Июль 1919 года стал началом конца всей авантюры верховного правителя. 1 июля красные заняли Пермь и Кунгур, 11 июля освободили от осады Уральск, 13 июля овладели Златоустом, 14 — Екатеринбургом.
Тухачевский начал решительное наступление на Челябинск.
Полагая, что Соколова надежно «прикрыта», разведотдел армии предложил ей остаться в отступающей, все более деморализующейся армии Колчака и в Сибири установить связь с возникающими там партизанскими армиями П. Е. Щетинина, И. В. Громова и др. Она была к этому готова и, уже зная, что Челябинск со дня на день будет взят красными, последний раз вручила «подаяние» нищему, нахально болтавшемуся возле здания, занятого контрразведкой.
А через десять минут к ней зашел Вельчинский, бледный как смерть. «Княжна, пойдемте к вам домой».
Соколова поняла, что произошло что-то страшное… Сунула браунинг в сумочку и вместе с Вельчинским вышла на улицу.
«Нищий взят, — сказал он. — Мы давно за ним следили. Сейчас его допрашивают. А через полчаса и ты тоже будешь взята. Есть одни шанс — постарайся получше спрятаться».
Она знала, куда пойдет. В дом купца Кривошеева, где бывала не раз, поддерживая дружбу с молодой и довольно образованной купчихой. Знала расположение всех комнат кирпичного одноэтажного дома, знала и все постройки во дворе. Сразу же проскользнула во двор, прошла в самую его глубь к зеленеющему грибу земляной крыши погреба. Там и осталась, стоя возле чуть приоткрытых, из тяжелых дубовых досок дверей. Была уверена, что и сюда придут искать ее. Но не было у нее в Челябинске другого места, где бы можно отсидеться. Стояла, держа в руках свой бельгийский браунинг с отодвинутым предохранителем. Полная обойма в пистолете. И еще одна — запасная — в сумочке. Всего, значит, четырнадцать выстрелов! Но только вряд ли она успеет их сделать. Хотя важен только один… В погребе мрак и сырость. Остро пахнет квашеной капустой, яблоками, грибами. По стене, выпятив тугие брюха, выстроились бочки. Одна ведер на двадцать. Соленые огурцы.
Конечно, контрразведчики в поисках «красной княжны» нанесли визит Кривошееву. Она видела сквозь щель в двери, как из дома во двор вышел растерянный Кривошеев в сопровождении двух офицеров. Подумала: «Если они пойдут к погребу, застрелю их обоих.

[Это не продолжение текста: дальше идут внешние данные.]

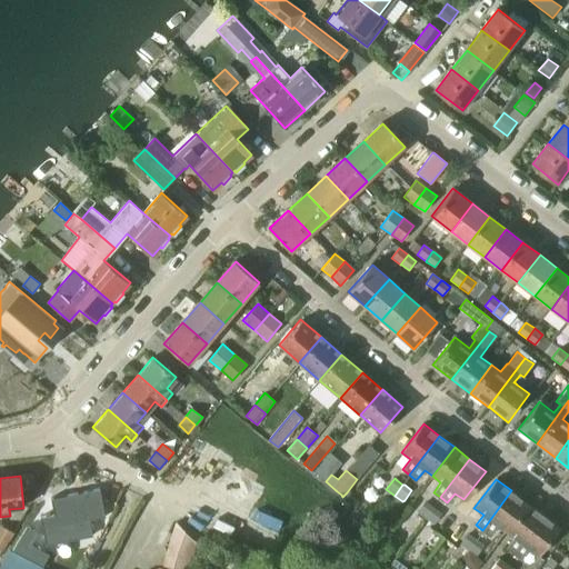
[(52,513),(39,517),(45,545),(92,535),(89,520),(103,517),(98,489),(50,499),(52,513)]
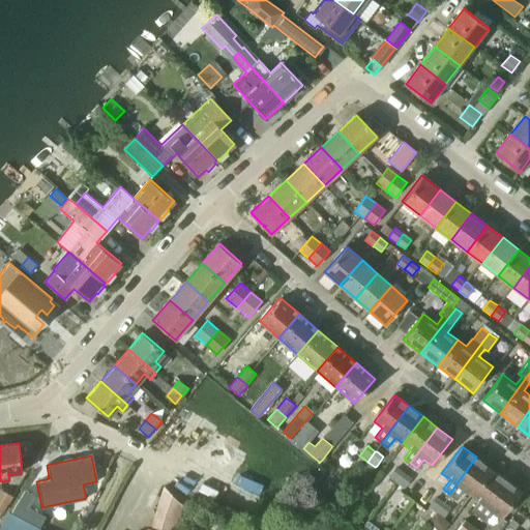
[(476,457),(449,494),(455,498),(462,489),(470,495),(491,468),(476,457)]
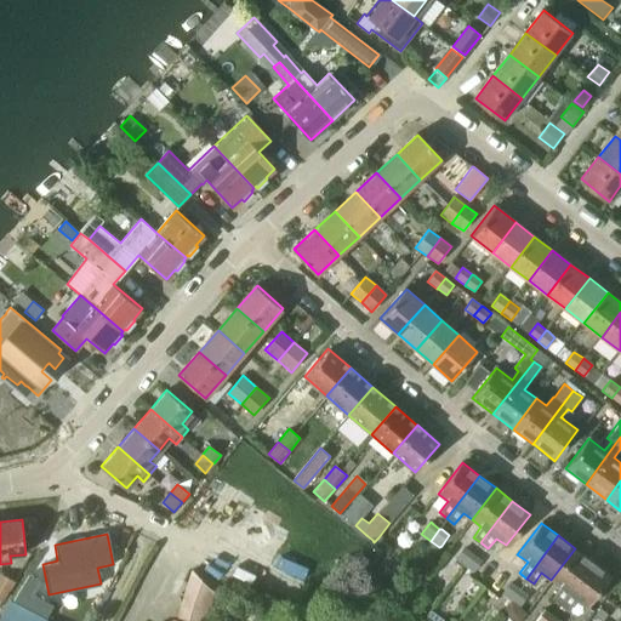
[(463,547),(455,559),(465,565),(473,554),(463,547)]
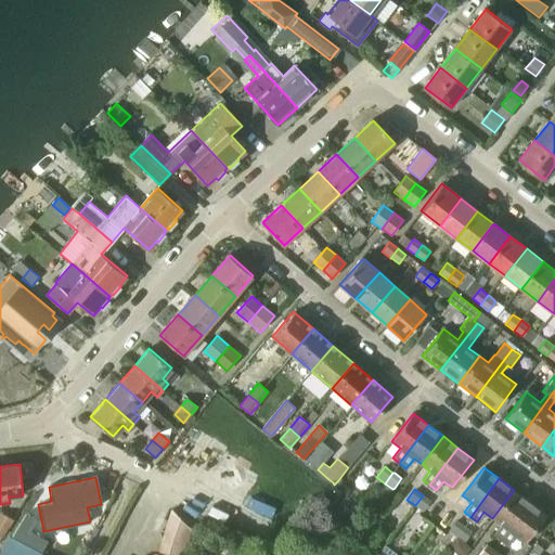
[(514,490),(492,518),(500,525),(493,534),(500,540),(529,502),(514,490)]
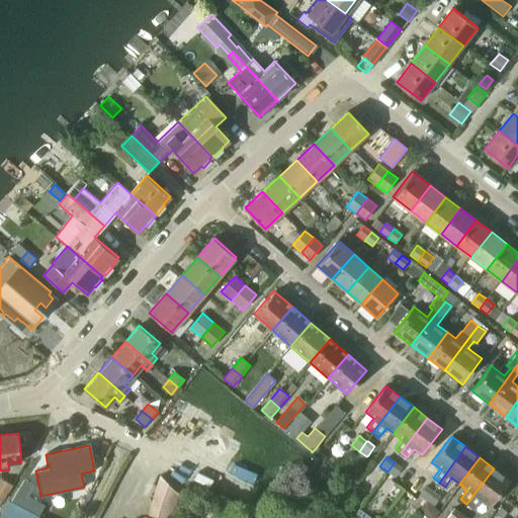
[(395,462),(387,471),(395,478),(402,467),(395,462)]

А потом? Потом убью себя, потому что удрать все равно не удастся». Но когда они направились к погребу, Юлия сунула пистолет в сумку, подбежала к громадной бочке с огурцами и очень осторожно, чтобы не выплеснулся рассол, залезла внутрь бочки. Заслышав, как заскрипели ржавые петли и по земляному, утоптанному до твердости бетона полу застучали шаги, она набрала полные легкие воздуха, зажмурилась и бесшумно погрузилась в рассол. Сосчитала до шестидесяти и чуть-чуть приподняла голову, чтобы рот и нос оказались на поверхности. Тихо подышала. Чуть больше высунулась. В погребе никого уже не было, но двери его остались широко распахнутыми и вблизи их маячила фигура солдата с винтовкой наперевес. Не только уйти, но даже вылезти из бочки невозможно.

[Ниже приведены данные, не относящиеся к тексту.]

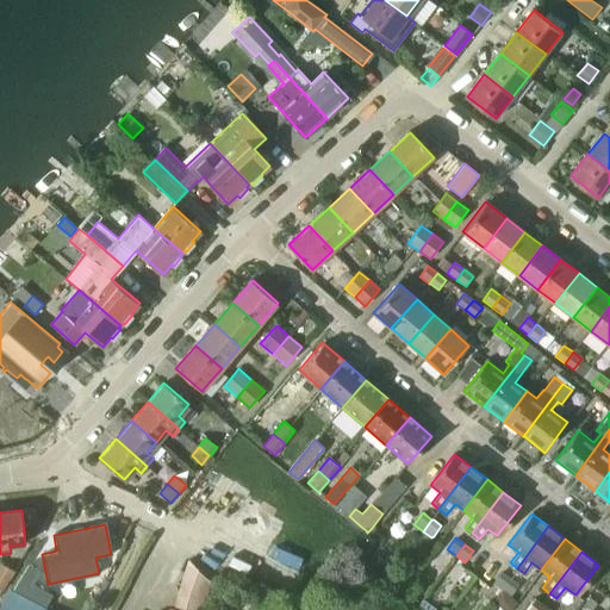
[(374,553),(368,562),(383,573),(390,562),(374,553)]
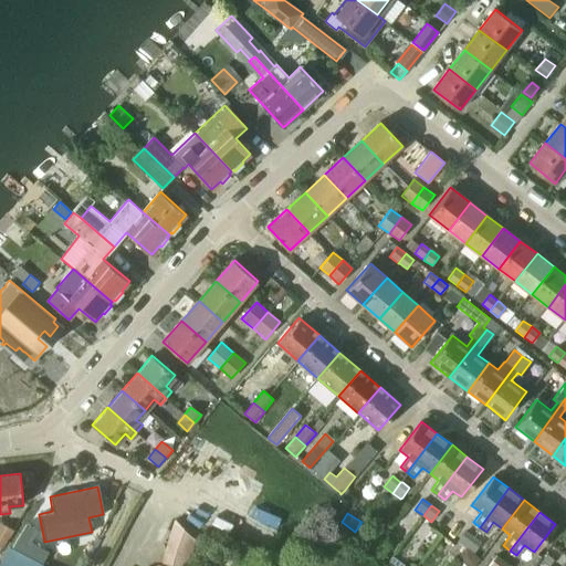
[(164,548),(163,549),(194,555),(199,542),(185,528),(175,519),(173,522),(164,548)]
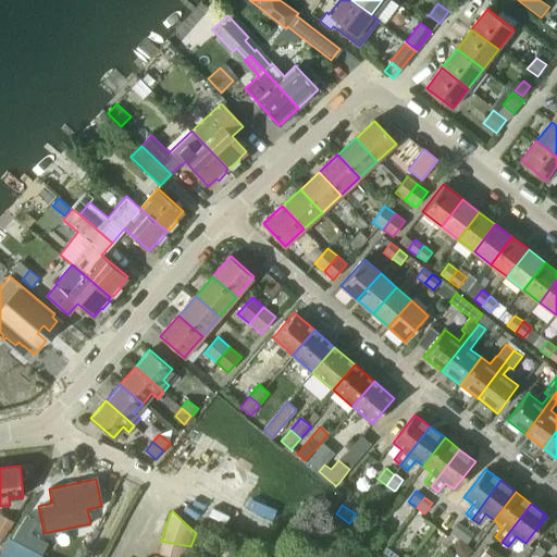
[(1,515),(0,517),(0,525),(8,530),(13,521),(1,515)]
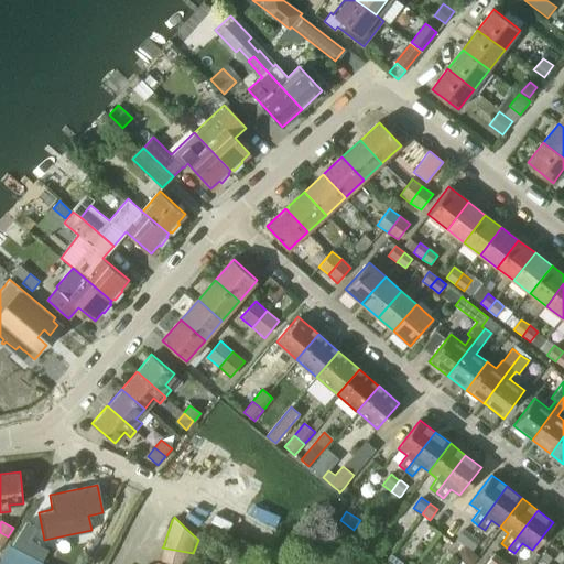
[(41,562),(47,549),(30,540),(36,529),(25,521),(11,546),(41,562)]
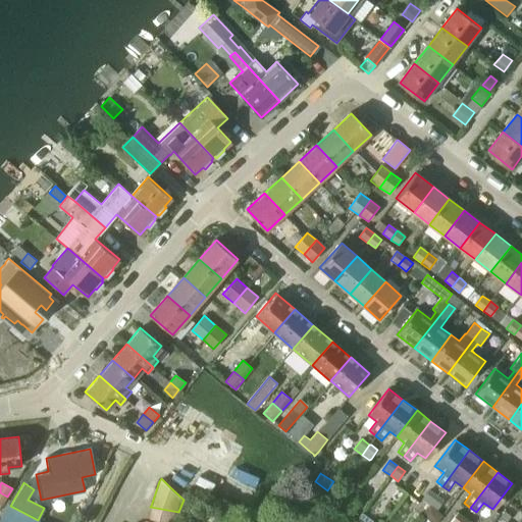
[(428,489),(421,499),(430,505),(436,496),(428,489)]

Когда вечером загрохотали выстрелы — авангардные части 2-й армии ворвались в Челябинск и вели бой на улицах, и двор дома Кривошеевых опустел, — не она — Юлия Соколова, а какое-то стонущее существо в конце концов выкинулось из бочки на ледяной пол погреба, где и нашла ее кухарка Кривошеевых.

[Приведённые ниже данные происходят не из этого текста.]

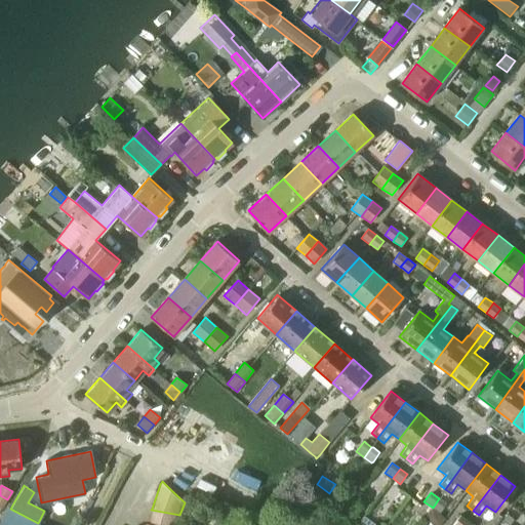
[(439,498),(433,508),(439,513),(446,503),(439,498)]
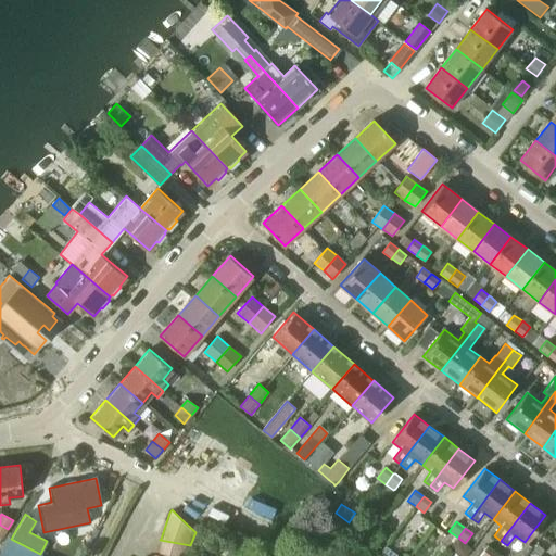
[(79,534),(74,543),(83,548),(87,539),(79,534)]
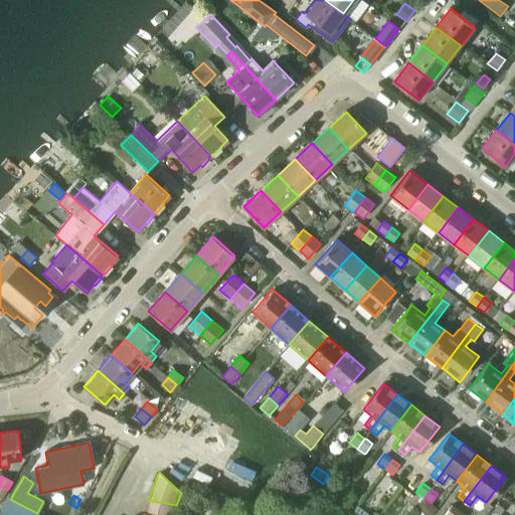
[(0,514),(40,514),(37,513),(10,499),(8,498),(0,510),(0,514)]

Тело женщины, в котором еще теплилась жизнь, перенесли в дом купца, а потом передали кому-то на попечение. Соколову уже искали по всему городу. Врачи сделали все, чтобы спасти ей жизнь. Но прошло много дней, прежде чем она стала видеть, слышать и понимать. Сердце выдержало, но сознание все еще блуждало в темных и страшных лабиринтах. Соколову перевезли в Москву и положили в больницу. «А теперь я поправилась, Пятница, и, видите, даже попыталась рассказать вам все, что со мной случилось».